── Data provided ──

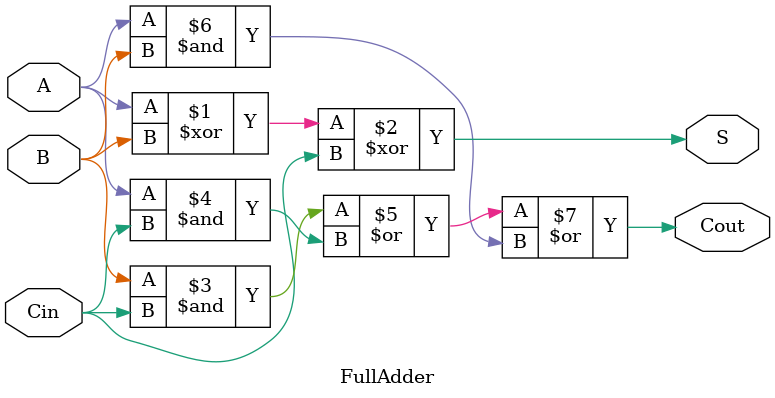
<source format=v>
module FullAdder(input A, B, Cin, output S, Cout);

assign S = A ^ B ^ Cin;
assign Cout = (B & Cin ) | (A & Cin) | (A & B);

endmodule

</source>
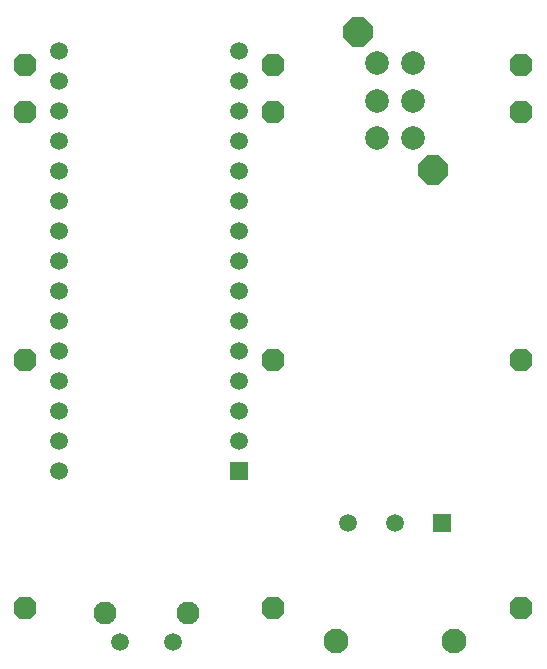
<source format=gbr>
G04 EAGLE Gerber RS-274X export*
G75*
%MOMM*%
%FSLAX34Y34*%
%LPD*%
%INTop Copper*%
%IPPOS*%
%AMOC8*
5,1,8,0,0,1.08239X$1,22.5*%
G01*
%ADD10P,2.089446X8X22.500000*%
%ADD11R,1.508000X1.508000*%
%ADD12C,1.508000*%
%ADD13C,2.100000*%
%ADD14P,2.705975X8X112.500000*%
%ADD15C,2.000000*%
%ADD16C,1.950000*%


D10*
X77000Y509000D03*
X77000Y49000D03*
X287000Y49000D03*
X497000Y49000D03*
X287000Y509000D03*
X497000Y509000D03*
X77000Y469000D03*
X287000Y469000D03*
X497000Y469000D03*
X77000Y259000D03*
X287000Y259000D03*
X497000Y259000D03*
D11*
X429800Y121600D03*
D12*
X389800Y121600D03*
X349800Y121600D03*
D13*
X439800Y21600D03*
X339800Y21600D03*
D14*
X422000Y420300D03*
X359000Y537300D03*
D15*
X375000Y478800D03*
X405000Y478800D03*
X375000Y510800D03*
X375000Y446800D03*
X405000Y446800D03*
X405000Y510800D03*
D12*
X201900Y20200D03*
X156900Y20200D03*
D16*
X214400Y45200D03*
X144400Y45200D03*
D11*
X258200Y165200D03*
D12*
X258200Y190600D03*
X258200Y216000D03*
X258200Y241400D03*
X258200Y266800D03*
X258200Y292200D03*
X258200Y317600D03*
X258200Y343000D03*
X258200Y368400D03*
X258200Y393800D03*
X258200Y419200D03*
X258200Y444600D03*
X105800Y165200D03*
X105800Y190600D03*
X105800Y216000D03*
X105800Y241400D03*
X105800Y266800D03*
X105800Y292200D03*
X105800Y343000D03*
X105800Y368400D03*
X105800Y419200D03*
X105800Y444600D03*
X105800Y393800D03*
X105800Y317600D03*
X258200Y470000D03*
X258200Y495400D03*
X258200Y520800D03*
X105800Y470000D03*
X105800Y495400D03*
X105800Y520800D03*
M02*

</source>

───
── Data provided ──

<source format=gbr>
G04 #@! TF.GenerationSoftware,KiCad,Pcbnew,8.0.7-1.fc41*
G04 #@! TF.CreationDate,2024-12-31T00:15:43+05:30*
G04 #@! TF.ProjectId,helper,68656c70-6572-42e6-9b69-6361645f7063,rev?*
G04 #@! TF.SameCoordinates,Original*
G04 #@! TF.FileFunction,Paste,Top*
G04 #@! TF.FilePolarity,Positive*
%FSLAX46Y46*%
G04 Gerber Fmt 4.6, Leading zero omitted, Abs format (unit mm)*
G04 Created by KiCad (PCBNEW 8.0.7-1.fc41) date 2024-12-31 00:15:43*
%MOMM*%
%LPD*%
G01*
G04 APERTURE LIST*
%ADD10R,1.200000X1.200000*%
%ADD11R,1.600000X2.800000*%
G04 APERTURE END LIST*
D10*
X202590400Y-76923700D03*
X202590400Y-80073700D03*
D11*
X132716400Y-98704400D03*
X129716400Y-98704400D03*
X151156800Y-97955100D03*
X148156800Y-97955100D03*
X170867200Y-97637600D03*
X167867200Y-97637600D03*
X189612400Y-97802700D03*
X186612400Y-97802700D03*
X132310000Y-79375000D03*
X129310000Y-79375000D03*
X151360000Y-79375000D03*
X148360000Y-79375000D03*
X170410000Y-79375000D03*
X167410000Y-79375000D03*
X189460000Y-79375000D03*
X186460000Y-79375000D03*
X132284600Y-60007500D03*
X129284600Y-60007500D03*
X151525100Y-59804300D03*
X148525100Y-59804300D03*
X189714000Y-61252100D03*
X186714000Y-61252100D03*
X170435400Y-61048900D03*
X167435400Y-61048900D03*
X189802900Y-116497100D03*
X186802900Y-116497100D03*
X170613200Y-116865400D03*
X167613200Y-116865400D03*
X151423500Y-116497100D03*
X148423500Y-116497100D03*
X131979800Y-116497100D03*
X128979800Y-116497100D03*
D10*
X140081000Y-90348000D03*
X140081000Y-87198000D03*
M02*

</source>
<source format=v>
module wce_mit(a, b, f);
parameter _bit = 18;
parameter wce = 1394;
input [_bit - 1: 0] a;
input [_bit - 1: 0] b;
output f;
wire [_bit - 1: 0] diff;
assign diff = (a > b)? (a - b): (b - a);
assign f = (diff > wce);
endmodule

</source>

───
── Data provided ──

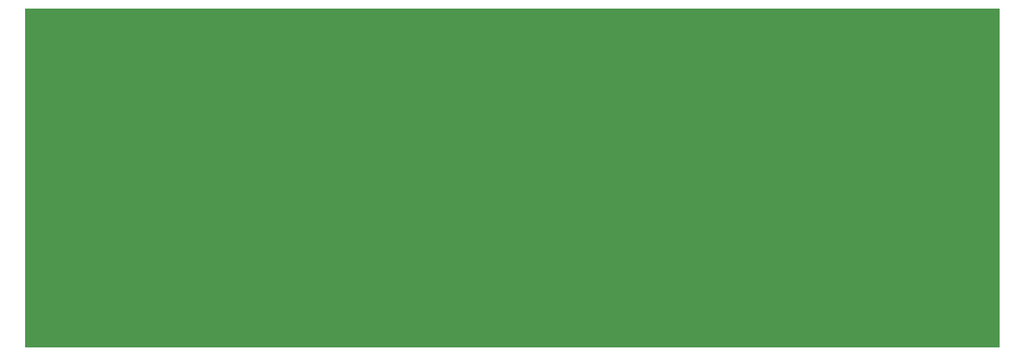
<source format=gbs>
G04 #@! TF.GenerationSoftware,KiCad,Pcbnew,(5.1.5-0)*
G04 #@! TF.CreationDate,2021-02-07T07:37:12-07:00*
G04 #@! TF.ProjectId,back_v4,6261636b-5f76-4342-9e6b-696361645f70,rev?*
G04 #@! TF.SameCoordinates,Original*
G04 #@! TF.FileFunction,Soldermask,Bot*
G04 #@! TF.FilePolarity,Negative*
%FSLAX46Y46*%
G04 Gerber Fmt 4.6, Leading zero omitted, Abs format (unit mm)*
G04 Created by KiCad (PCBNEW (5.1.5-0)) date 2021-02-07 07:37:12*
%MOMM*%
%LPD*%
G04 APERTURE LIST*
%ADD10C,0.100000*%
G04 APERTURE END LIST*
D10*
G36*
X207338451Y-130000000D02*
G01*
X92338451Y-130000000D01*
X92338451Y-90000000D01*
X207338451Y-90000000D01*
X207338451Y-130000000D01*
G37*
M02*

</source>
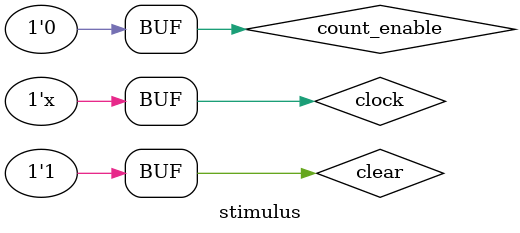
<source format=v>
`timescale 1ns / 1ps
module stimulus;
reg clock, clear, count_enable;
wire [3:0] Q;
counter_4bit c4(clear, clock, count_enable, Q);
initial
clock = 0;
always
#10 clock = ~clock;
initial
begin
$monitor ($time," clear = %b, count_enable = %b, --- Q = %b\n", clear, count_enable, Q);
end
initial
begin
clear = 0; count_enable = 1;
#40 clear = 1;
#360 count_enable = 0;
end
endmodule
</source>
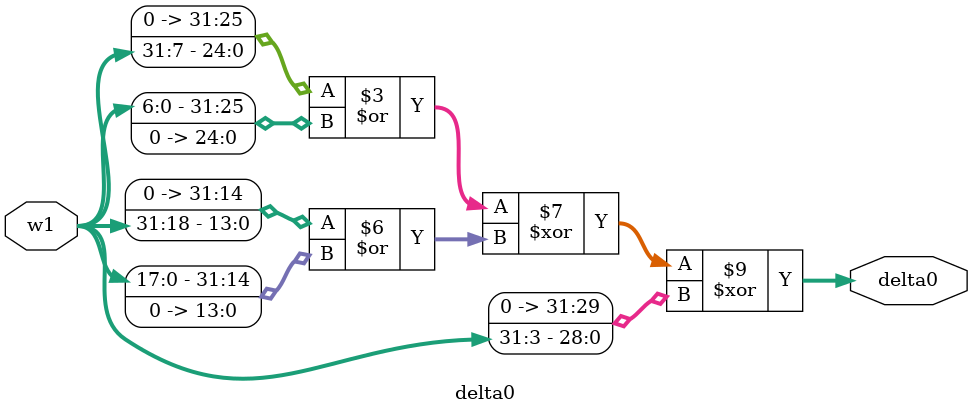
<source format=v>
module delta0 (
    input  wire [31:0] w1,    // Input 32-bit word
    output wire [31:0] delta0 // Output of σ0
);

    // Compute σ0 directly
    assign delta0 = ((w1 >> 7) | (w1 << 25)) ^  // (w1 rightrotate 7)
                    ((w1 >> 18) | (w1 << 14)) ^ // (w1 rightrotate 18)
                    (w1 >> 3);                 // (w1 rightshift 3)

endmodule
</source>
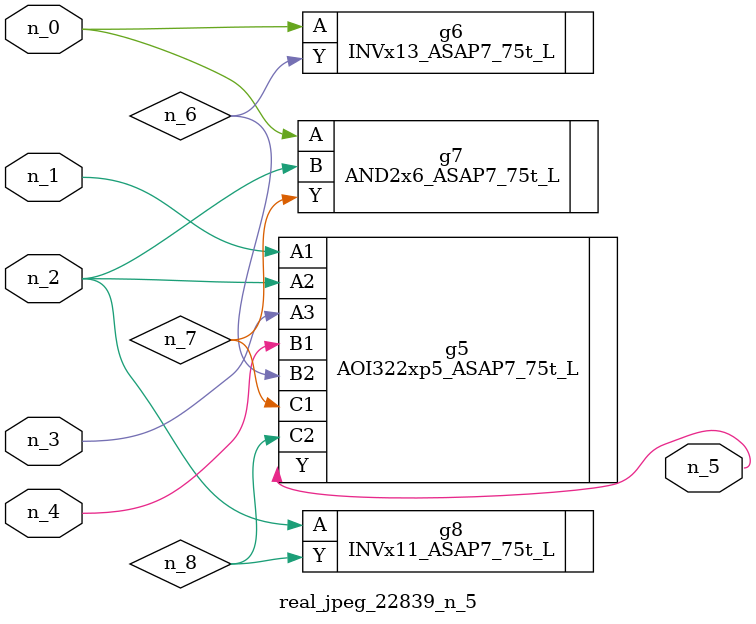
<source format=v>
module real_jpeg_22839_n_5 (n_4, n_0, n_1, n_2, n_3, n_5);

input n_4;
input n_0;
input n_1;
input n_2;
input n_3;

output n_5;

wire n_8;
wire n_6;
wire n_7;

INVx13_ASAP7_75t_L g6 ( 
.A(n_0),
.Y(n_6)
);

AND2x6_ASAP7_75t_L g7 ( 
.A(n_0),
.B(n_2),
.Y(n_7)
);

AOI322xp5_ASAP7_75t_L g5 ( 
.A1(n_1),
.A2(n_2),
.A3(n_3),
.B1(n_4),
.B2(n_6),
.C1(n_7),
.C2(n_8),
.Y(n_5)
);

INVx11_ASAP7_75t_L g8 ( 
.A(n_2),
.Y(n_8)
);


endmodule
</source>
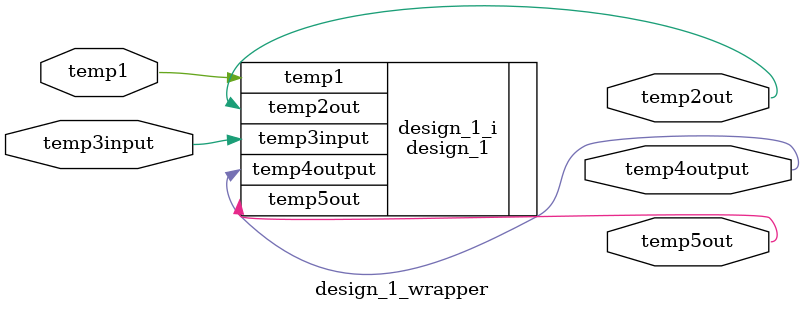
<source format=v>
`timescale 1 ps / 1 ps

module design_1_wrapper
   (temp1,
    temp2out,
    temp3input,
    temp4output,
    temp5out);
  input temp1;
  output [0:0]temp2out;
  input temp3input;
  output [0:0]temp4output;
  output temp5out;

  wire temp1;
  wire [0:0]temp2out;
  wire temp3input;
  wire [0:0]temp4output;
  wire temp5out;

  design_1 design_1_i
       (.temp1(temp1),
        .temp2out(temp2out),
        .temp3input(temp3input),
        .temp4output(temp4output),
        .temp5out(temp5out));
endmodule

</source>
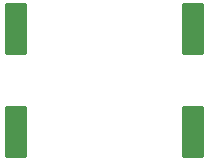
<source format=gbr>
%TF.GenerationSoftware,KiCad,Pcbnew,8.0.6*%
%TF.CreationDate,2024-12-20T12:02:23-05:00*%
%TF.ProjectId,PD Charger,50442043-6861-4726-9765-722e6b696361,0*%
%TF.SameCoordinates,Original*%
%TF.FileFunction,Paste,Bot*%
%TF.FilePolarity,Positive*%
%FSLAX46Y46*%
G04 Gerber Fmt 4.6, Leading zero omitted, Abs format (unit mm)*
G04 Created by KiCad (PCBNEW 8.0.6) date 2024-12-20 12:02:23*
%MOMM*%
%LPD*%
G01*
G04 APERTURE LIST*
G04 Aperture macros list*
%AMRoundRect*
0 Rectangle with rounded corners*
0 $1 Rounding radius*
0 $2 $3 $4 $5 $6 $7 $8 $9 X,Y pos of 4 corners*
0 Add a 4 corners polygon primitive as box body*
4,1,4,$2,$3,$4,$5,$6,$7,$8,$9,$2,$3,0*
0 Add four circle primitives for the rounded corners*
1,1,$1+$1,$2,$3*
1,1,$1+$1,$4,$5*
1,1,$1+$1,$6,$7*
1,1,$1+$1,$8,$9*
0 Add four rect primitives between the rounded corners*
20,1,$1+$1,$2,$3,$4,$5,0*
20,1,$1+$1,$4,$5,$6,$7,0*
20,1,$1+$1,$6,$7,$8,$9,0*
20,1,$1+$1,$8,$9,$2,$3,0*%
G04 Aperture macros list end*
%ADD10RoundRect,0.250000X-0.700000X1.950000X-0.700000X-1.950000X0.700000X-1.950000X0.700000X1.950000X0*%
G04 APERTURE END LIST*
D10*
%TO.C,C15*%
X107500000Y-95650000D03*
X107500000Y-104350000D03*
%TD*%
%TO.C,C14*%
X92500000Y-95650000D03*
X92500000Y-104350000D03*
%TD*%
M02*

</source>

───

**Problem description:**
From the entries above, copy every line containing the word "primitives".

**Finished task:**
0 Add four circle primitives for the rounded corners*
0 Add four rect primitives between the rounded corners*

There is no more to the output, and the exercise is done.